Voilà qui est de bon augure pour les élections qui auront lieu à l’échelle locale.
Je tiens aussi à saluer aujourd’hui la présence parmi nous de l’ambassadeur de la République populaire démocratique de la Corée.
Les liens qu’entretiennent les peuples du Canada et de la Corée sont une tradition qui remonte à la fin des années 1800, lorsque des enseignants et des médecins canadiens sont allés en Corée pour y fournir de l’aide.
Nous espérons que l’avenir sera garant de merveilleuses possibilités de contacts de personne à personne entre nos deux pays.
Le Canada, comme vous le savez, se réjouit des progrès réalisés dans le cadre des pourparlers à six et y voit une promesse d’espoir.
Vous toutes et tous ici présents, j’en suis convaincue, donnerez un nouvel élan à nos relations commerciales, diplomatiques, culturelles et sociales.
Vous pouvez compter d’ores et déjà sur l’amitié et l’appui des Canadiennes et des Canadiens pour faciliter et créer des liens que nous souhaitons durables.
Je vous encourage donc à profiter de l’occasion pour aller à leur rencontre.
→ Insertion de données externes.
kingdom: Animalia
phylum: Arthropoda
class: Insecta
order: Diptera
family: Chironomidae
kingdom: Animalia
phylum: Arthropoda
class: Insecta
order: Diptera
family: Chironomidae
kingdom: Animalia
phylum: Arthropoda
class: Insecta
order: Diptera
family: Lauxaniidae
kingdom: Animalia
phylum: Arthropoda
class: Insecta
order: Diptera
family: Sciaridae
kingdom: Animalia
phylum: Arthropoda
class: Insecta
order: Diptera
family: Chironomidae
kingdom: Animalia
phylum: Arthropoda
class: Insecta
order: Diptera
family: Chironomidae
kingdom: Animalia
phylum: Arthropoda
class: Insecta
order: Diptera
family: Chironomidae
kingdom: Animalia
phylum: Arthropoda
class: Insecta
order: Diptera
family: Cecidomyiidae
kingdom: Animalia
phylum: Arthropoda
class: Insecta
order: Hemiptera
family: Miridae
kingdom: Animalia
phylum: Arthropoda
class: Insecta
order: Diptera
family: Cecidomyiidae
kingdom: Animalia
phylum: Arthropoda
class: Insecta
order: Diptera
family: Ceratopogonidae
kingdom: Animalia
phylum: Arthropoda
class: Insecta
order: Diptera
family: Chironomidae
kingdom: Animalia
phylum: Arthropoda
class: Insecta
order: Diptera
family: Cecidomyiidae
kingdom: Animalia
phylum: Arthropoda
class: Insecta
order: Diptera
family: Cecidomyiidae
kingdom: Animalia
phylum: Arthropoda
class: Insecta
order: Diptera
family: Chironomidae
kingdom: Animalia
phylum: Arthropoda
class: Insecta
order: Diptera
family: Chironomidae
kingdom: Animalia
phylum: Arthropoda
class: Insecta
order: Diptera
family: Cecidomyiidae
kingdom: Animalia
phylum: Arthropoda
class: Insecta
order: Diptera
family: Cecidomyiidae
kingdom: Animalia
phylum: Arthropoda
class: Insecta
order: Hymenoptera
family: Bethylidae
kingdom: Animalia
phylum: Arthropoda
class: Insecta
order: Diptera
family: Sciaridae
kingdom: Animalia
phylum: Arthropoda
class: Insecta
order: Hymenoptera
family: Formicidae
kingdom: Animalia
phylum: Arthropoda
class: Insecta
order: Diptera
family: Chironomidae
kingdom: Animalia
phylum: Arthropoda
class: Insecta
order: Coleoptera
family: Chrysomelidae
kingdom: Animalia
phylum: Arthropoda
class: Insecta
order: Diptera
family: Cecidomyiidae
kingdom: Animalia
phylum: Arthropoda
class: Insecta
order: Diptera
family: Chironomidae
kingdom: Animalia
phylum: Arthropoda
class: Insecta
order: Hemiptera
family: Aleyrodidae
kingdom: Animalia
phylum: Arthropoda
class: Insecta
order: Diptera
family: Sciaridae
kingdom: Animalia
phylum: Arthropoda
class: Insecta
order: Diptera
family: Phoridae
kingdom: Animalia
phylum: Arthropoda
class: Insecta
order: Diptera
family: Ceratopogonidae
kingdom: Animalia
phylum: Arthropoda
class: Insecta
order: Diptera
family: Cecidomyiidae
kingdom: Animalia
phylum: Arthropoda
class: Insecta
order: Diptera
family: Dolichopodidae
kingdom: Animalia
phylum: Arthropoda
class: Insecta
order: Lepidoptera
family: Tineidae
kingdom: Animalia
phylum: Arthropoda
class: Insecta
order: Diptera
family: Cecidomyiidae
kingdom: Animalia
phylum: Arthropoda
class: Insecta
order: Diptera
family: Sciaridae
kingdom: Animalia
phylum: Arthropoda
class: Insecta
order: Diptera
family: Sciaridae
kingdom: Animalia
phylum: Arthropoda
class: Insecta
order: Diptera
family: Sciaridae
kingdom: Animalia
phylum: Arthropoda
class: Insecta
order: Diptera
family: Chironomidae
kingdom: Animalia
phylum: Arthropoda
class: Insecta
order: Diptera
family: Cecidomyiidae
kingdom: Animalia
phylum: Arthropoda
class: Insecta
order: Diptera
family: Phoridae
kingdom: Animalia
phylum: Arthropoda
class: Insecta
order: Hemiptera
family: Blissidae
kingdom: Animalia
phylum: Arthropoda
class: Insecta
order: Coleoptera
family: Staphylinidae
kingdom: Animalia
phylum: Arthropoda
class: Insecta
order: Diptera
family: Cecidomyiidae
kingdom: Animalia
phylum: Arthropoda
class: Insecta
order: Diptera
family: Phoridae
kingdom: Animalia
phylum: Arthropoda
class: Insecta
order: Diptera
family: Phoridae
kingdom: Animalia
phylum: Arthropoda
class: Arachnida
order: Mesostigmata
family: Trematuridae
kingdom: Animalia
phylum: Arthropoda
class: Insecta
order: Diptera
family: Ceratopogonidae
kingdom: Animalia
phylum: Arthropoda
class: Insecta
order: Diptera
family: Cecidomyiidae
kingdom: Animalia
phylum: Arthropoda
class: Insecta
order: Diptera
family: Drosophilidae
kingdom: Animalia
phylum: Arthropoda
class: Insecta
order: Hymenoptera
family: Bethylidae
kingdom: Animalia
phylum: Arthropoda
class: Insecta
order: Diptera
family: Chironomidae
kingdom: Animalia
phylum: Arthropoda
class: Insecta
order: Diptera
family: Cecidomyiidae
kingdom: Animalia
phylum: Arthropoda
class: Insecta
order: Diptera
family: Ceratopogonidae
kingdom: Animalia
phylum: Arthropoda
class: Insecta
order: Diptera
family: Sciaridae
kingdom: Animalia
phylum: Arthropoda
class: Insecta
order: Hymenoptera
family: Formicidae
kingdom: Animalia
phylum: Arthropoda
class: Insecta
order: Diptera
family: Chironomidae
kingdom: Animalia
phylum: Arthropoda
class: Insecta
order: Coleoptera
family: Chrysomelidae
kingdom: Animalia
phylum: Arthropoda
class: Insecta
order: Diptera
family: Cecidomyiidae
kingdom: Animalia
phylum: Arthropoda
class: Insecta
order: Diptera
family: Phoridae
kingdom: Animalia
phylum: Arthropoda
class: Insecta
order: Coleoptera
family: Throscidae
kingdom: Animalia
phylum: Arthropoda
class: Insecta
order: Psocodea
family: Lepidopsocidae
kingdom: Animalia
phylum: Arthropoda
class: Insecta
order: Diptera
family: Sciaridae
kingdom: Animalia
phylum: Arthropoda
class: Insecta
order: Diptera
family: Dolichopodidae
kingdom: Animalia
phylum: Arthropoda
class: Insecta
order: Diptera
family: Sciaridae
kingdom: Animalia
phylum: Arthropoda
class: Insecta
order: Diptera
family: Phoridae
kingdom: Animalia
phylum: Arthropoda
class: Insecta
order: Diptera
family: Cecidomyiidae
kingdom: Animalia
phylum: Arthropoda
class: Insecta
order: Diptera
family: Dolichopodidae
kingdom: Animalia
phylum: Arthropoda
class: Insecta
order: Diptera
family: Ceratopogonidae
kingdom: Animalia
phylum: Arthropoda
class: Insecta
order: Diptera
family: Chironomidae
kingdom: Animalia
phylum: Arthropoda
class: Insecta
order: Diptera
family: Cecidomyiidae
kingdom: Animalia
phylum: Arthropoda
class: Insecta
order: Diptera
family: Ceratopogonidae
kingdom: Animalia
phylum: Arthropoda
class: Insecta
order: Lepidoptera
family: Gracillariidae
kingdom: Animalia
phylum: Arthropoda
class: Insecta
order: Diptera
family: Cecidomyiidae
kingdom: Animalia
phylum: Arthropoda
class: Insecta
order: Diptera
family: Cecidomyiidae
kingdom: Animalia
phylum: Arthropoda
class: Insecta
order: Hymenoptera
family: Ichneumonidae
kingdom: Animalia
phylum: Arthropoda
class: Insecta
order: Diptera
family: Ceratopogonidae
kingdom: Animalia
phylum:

Vous découvrirez un peuple ouvert qui partage vos espoirs de paix, de liberté et de prospérité.
Vous verrez que la primauté du droit, le respect de la dignité humaine, l’égalité de la femme et de l’homme, la liberté de dire et la responsabilité d’agir, la bonne gouvernance, le développement durable sont autant de valeurs que nous nous attachons à promouvoir, ici et au-delà de nos frontières, et qui sont indissociables du sens que nous donnons à notre citoyenneté et au rôle que nous voulons jouer dans le monde.
Je crois que le temps est venu plus que jamais de miser sur la somme de nos solidarités plutôt que sur la somme de nos différences, sur les valeurs que nous avons en partage plutôt que sur les frontières qui nous séparent. L’humanité se doit d’y arriver. C’est notre plus grande responsabilité.
Le dialogue que nous entamons aujourd’hui doit s’inscrire dans cette perspective et embrasser les intérêts et les besoins de tous.
J’espère avoir l’occasion de vous revoir et de recueillir chaque fois vos impressions de notre pays et vos idées quant aux occasions de rapprochement entre nos peuples.
À l’amitié, donc, au partage et à la solidarité!